In this fascinating and fluidly written revisionist history, Dodds Pennock ( Bonds of Blood), a senior lecturer in international history at the University of Sheffield, pieces together a “mosaic of glimmering fragments” to explore how Indigenous people encountered and perceived European colonizers. In the mid-16th century, members of the Inca dynasty – which had, until its deposition by Pizarro, ruled Peru – could be found living out their days in the Castilian town of Trujillo. Some proved to be remarkable marksmen or canoeists, and many picked up their hosts’ languages and became go-betweens. Local records talk about how the man, Kalicho, hunted ducks with a “dart” on the river Avon to demonstrate how he would harpoon seals. On Savage Shores: How Indigenous Americans Discovered Europe, written by Dr Caroline Dodds Pennock, Senior Lecturer in International History at the University of Sheffield, highlights how, as Europe supposedly ‘discovered’ the Americas, tens of thousands of Indigenous Americans simultaneously made the journey across the Atlantic, and forged the course of European civilisation just as Europe also changed America.

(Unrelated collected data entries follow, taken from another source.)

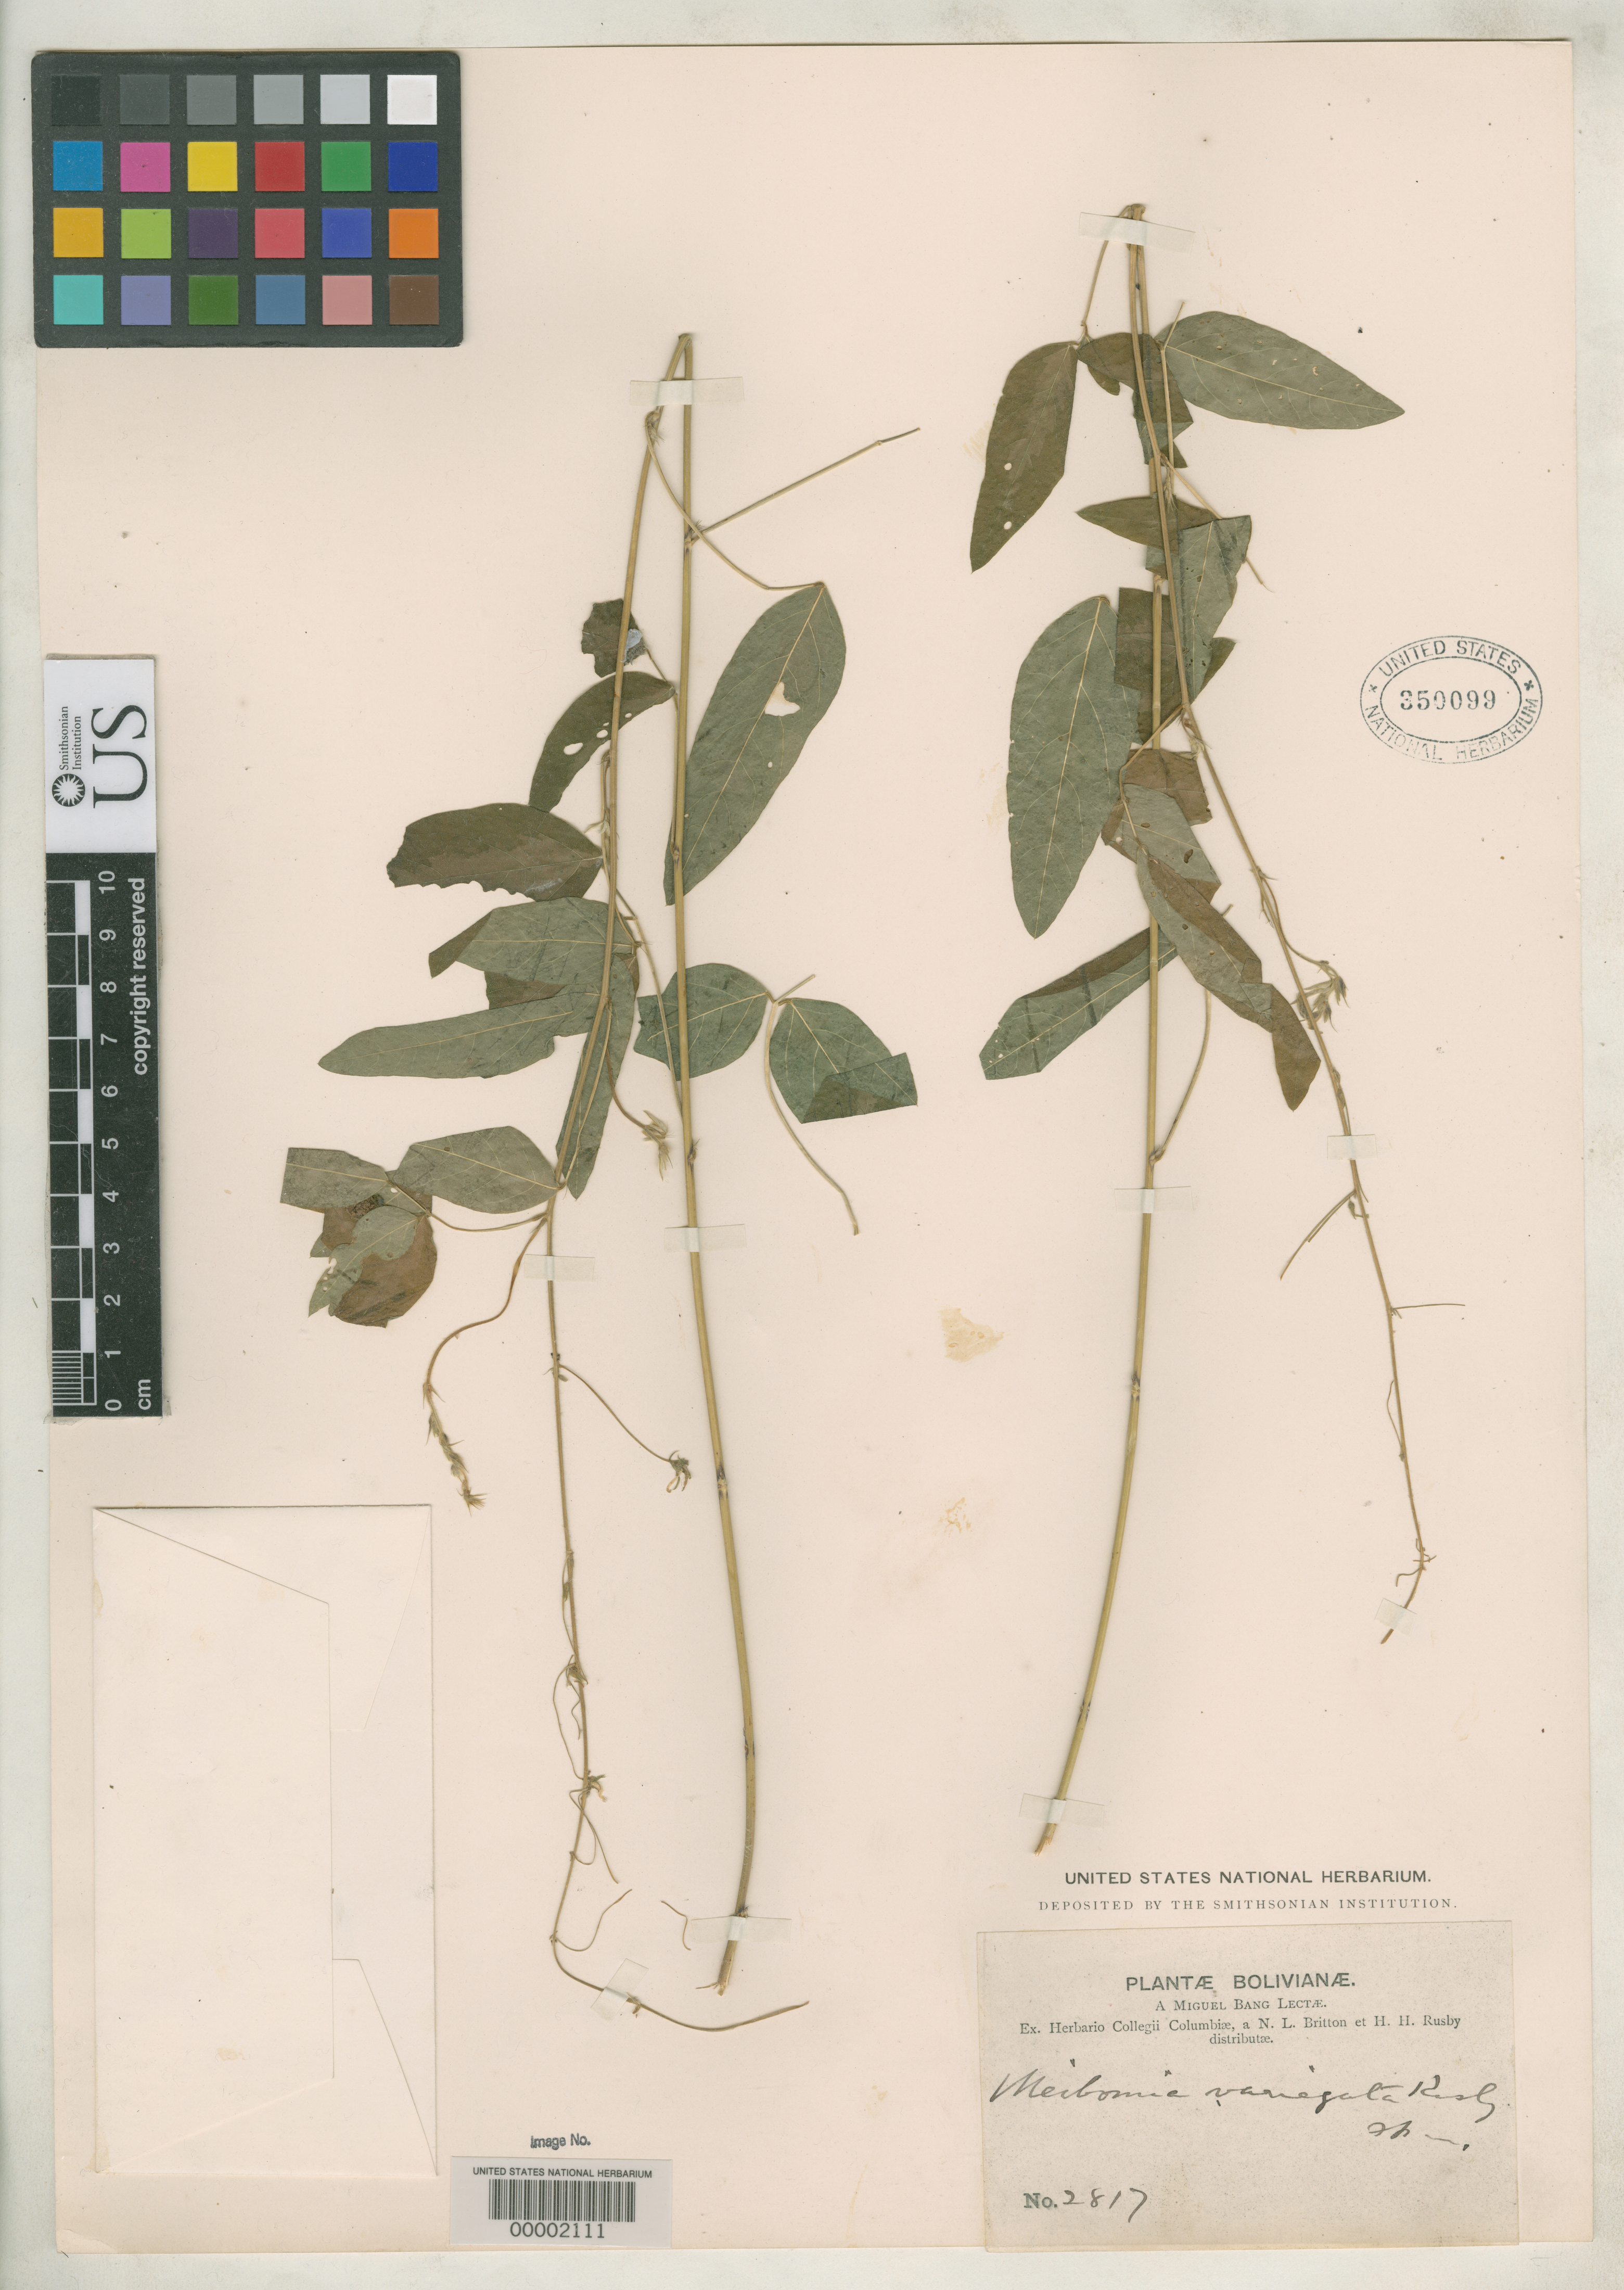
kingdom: Plantae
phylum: Tracheophyta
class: Magnoliopsida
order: Fabales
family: Fabaceae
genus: Meibomia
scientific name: Meibomia variegata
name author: Rusby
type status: Isotype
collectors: M. Bang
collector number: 2817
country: Bolivia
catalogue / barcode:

But, as Caroline Dodds Pennock conclusively shows in this groundbreaking book, for tens of thousands of Aztecs, Maya, Totonacs, Inuit and others—enslaved people, diplomats, explorers, servants, traders—the reverse was true: they discovered Europe. A more long-term method involved conquistadors acquiring local women as wives or mistresses, and bringing up bilingual children. I have just published a major trade book, On Savage Shores: How Indigenous Americans Discovered Europe, telling the stories of the Indigenous Americans who ‘discovered’ Europe in the sixteenth century. The English were worried about the fate of the hostage, but the people in Brazil understood, and allowed the hostage to go free.Slavery, caused numerous Natives to commit suicide rather than be taken by for example, English “cannibals”. For them, Europe comprised savage shores, a land of riches and marvels, yet perplexing for its brutal disparities of wealth and qualityof life, and its baffling beliefs. And Malintzin, a woman of the Nahua people, whose skills as a translator allowed the conquistador Hernán Cortés to communicate with both his allies and enemies during the conquest of the Aztec empire. A number of high-status Indigenous people came to England, either to assist the English in their explorations or in some cases to meet with the monarch.

As well as writing for The Conversation, I was interviewed by both Inside Science and Making History on Radio 4.Pennock CD (2007) Earth Women and Eagle Warriors: Revealing Aztec gender roles through ritual violence In Watson KD (Ed. For a text written in 2023 that claims it is “groundbreaking,” I wouldn’t expect it to just repeat what has already been told decades earlier…Also many Indigenous scholars and record keepers tell their nations’ experiences with European settlers over the centuries. These peoples are now starting to try to reclaim the bodies and the belongings of their ancestors from European institutes, to recover their heritage and to repair these wounds where they can. If you want in depth analysis and explanation on how people may have spelled their name different or how people disappear from history but give multiple hearsay reasons as to why that happened without evidence then this is the book for you. Artists flocked to paint them; memorable images drawn of them by John White show the infant, Nutaaq, peeking out of his mother, Arnaq’s, hood.